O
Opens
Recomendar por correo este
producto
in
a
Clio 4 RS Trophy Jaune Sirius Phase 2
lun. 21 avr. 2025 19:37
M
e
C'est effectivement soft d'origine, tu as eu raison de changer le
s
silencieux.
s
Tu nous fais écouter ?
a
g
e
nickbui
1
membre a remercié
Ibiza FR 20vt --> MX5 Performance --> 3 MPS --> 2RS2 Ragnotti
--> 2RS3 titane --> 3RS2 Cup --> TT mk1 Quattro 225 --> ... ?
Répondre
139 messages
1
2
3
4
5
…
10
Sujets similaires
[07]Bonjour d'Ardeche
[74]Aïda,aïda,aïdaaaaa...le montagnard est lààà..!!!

● WORK TO COMPLETE
Nothing in the entries may change. Retype them all.

● ANSWER BOX
O
Opens
Recomendar por correo este
producto
in
a
Clio 4 RS Trophy Jaune Sirius Phase 2
lun. 21 avr. 2025 19:37
M
e
C'est effectivement soft d'origine, tu as eu raison de changer le
s
silencieux.
s
Tu nous fais écouter ?
a
g
e
nickbui
1
membre a remercié
Ibiza FR 20vt --> MX5 Performance --> 3 MPS --> 2RS2 Ragnotti
--> 2RS3 titane --> 3RS2 Cup --> TT mk1 Quattro 225 --> ... ?
Répondre
139 messages
1
2
3
4
5
…
10
Sujets similaires
[07]Bonjour d'Ardeche
[74]Aïda,aïda,aïdaaaaa...le montagnard est lààà..!!!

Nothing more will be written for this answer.